The goal of this project is to determine if AD changes the bacterial microbiota composition and function in the gut, alters the intestinal and systemic immune system, and increases the risk for food allergy co-morbidity via oral sensitization. The project hypothesizes that AD drives dysregulated immune responses to the gut microbiota, which in turn changes the immune system giving rise to atopic co-morbidities and risk for infections. In other words, it is envisaged that AD patients become “allergic” to the bacteria present in their intestine – leading to a “persistent allergic reaction” due to continuous presence of bacteria in the intestine.

The project will use a rat model of AD to investigate the hypothesis and perform a human case-control study to support the clinical relevance of the findings. Identification of bacterial drivers of persistent type-2 inflammation could open new avenues for the prevention and treatment of AD and related co-morbidities.

Deciphering the functional role of circular RNAs in psoriasis

Grantee: Lasse Sommer Kristensen, Associate Professor, Department of Biomedicine, Aarhus University

Amount: DKK 2,467,477

Grant category: Research grants in open competition

Year: 2020

Geography: Denmark

This project aims to answer key questions related to a recently discovered new class of biomolecules, called circular RNAs. These RNA molecules appear to have an important role in early immune responses and the project aims to functionally characterize them in psoriasis patients and compare the results with data from healthy controls.

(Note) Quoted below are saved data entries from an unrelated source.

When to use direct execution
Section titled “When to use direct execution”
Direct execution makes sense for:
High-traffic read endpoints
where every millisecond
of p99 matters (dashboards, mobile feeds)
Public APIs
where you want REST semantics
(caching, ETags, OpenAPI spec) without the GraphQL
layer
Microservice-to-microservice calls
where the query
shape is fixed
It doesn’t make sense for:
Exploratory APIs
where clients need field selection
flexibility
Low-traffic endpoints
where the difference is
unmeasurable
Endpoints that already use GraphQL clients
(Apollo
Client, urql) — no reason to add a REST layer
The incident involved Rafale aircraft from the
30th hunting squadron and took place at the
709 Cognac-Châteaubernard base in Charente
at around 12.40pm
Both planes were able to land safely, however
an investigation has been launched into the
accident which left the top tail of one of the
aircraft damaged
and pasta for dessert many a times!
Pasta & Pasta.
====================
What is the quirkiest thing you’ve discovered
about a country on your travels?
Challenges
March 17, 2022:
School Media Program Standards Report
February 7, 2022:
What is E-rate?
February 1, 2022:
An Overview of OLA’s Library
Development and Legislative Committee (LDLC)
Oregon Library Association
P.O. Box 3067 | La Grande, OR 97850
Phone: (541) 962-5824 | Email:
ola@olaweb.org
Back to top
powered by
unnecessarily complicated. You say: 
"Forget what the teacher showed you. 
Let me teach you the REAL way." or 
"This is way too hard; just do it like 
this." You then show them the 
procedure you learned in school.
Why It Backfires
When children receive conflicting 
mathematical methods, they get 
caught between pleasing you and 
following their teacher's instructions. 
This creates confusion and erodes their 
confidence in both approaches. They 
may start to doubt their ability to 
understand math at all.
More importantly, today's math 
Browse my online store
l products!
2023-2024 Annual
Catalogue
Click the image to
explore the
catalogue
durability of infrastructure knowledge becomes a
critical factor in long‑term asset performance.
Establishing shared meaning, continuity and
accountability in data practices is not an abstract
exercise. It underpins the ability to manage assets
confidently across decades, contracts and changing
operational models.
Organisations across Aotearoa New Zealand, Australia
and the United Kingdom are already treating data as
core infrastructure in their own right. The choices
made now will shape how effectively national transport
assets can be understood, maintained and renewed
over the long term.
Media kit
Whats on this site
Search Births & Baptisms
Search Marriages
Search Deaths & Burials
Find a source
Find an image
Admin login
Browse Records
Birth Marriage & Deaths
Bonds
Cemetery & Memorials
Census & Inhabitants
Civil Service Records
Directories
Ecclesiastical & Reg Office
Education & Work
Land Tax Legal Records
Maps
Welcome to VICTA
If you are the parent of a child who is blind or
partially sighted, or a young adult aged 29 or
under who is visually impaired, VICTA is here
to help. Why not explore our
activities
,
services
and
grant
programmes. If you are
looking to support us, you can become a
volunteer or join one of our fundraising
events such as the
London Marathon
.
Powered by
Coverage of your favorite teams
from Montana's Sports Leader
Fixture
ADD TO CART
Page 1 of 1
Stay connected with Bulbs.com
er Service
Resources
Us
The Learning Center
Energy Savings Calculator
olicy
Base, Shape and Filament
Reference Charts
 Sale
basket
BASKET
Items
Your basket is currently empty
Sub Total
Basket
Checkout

To study the RNA molecules, the project uses a combination of traditional molecular biology approaches and high-throughput technologies such as RNA-sequencing and NanoString technology.

In summary, this project aims to shed light on the distribution and functional relevance of circular RNAs within psoriatic plagues as well as in normal skin and potentially open new avenues for better treatment and management of psoriasis.

Rapid Clinical Assessment of Skin Barrier Function by Corneocytes Nanotexture

Grantee: Edwin En-Te Hwu, Associate Professor, Technical University of Denmark

Amount: DKK 2,824,593

Grant category: Research grants in open competition

Year: 2020

Geography: Denmark

The goal of this project is to develop a clinically applicable imaging method for evaluation of atopic dermatitis (AD) development, progression and impact of therapeutic intervention.

It is known that AD is closely linked to the status of the skin barrier and therefore Edwin En-Te Hwu and his team will utilize a newly developed biomarker for skin barrier function, the Dermal Texture Index. This index is based on the number of circular nano-objects found on corneocytes (skin cells in the outermost part of the epidermis) of the skin by atomic force microscopy (AFM). However, the current analytical setup is both costly and has a limited throughput which makes it less suitable in a clinical setting.

The team has recently developed a new AFM technique and now aims to develop ‘Dermal AFM’, which will allow a ten times higher throughput in a clinically applicable unit. The unit may also help facilitate the understanding of the biology behind the observed corneocyte nanostructures.

The project is a collaboration between Denmark, Netherlands and Taiwan headed by DTU Health Technology.